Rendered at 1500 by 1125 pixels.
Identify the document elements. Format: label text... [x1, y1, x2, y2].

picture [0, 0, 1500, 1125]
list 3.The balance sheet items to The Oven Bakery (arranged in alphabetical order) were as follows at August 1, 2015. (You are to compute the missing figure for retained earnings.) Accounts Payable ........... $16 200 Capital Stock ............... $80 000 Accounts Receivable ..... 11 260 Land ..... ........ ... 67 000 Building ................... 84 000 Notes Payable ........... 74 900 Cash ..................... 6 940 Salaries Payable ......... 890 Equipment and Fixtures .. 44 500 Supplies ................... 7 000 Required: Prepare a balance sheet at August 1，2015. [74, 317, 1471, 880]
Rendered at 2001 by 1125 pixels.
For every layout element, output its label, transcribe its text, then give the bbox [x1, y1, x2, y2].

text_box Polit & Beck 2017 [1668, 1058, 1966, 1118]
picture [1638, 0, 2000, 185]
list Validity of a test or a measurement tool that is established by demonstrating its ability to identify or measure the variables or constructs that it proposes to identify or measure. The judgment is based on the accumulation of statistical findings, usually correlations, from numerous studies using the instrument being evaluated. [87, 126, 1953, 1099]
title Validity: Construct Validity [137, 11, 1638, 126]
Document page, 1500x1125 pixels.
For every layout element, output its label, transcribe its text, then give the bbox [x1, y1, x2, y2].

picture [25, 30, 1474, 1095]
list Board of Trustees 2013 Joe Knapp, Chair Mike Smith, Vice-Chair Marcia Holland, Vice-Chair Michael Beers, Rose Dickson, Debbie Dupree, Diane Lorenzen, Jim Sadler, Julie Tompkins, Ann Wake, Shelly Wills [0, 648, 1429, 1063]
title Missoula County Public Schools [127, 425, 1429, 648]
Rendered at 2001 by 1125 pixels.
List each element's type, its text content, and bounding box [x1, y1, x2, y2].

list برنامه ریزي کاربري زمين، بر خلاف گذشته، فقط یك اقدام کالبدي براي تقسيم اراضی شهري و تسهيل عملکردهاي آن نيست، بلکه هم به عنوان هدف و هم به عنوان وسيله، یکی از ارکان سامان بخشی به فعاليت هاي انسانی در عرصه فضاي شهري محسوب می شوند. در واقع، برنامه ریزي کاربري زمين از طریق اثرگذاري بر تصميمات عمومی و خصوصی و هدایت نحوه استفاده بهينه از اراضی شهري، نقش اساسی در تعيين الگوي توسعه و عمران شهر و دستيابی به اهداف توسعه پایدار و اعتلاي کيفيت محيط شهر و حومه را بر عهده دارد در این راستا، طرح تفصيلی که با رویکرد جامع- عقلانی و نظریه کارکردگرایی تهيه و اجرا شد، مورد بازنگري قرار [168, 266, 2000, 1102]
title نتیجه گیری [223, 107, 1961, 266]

**PROMPT:** The entries are to be duplicated exactly, with nothing changed.

**RESULT FOR THIS TASK:**
Rendered at 1500 by 1125 pixels.
Identify the document elements. Format: label text... [x1, y1, x2, y2].

picture [0, 0, 1500, 1125]
list 3.The balance sheet items to The Oven Bakery (arranged in alphabetical order) were as follows at August 1, 2015. (You are to compute the missing figure for retained earnings.) Accounts Payable ........... $16 200 Capital Stock ............... $80 000 Accounts Receivable ..... 11 260 Land ..... ........ ... 67 000 Building ................... 84 000 Notes Payable ........... 74 900 Cash ..................... 6 940 Salaries Payable ......... 890 Equipment and Fixtures .. 44 500 Supplies ................... 7 000 Required: Prepare a balance sheet at August 1，2015. [74, 317, 1471, 880]
Rendered at 2001 by 1125 pixels.
For every layout element, output its label, transcribe its text, then give the bbox [x1, y1, x2, y2].

text_box Polit & Beck 2017 [1668, 1058, 1966, 1118]
picture [1638, 0, 2000, 185]
list Validity of a test or a measurement tool that is established by demonstrating its ability to identify or measure the variables or constructs that it proposes to identify or measure. The judgment is based on the accumulation of statistical findings, usually correlations, from numerous studies using the instrument being evaluated. [87, 126, 1953, 1099]
title Validity: Construct Validity [137, 11, 1638, 126]
Document page, 1500x1125 pixels.
For every layout element, output its label, transcribe its text, then give the bbox [x1, y1, x2, y2].

picture [25, 30, 1474, 1095]
list Board of Trustees 2013 Joe Knapp, Chair Mike Smith, Vice-Chair Marcia Holland, Vice-Chair Michael Beers, Rose Dickson, Debbie Dupree, Diane Lorenzen, Jim Sadler, Julie Tompkins, Ann Wake, Shelly Wills [0, 648, 1429, 1063]
title Missoula County Public Schools [127, 425, 1429, 648]
Rendered at 2001 by 1125 pixels.
List each element's type, its text content, and bounding box [x1, y1, x2, y2].

list برنامه ریزي کاربري زمين، بر خلاف گذشته، فقط یك اقدام کالبدي براي تقسيم اراضی شهري و تسهيل عملکردهاي آن نيست، بلکه هم به عنوان هدف و هم به عنوان وسيله، یکی از ارکان سامان بخشی به فعاليت هاي انسانی در عرصه فضاي شهري محسوب می شوند. در واقع، برنامه ریزي کاربري زمين از طریق اثرگذاري بر تصميمات عمومی و خصوصی و هدایت نحوه استفاده بهينه از اراضی شهري، نقش اساسی در تعيين الگوي توسعه و عمران شهر و دستيابی به اهداف توسعه پایدار و اعتلاي کيفيت محيط شهر و حومه را بر عهده دارد در این راستا، طرح تفصيلی که با رویکرد جامع- عقلانی و نظریه کارکردگرایی تهيه و اجرا شد، مورد بازنگري قرار [168, 266, 2000, 1102]
title نتیجه گیری [223, 107, 1961, 266]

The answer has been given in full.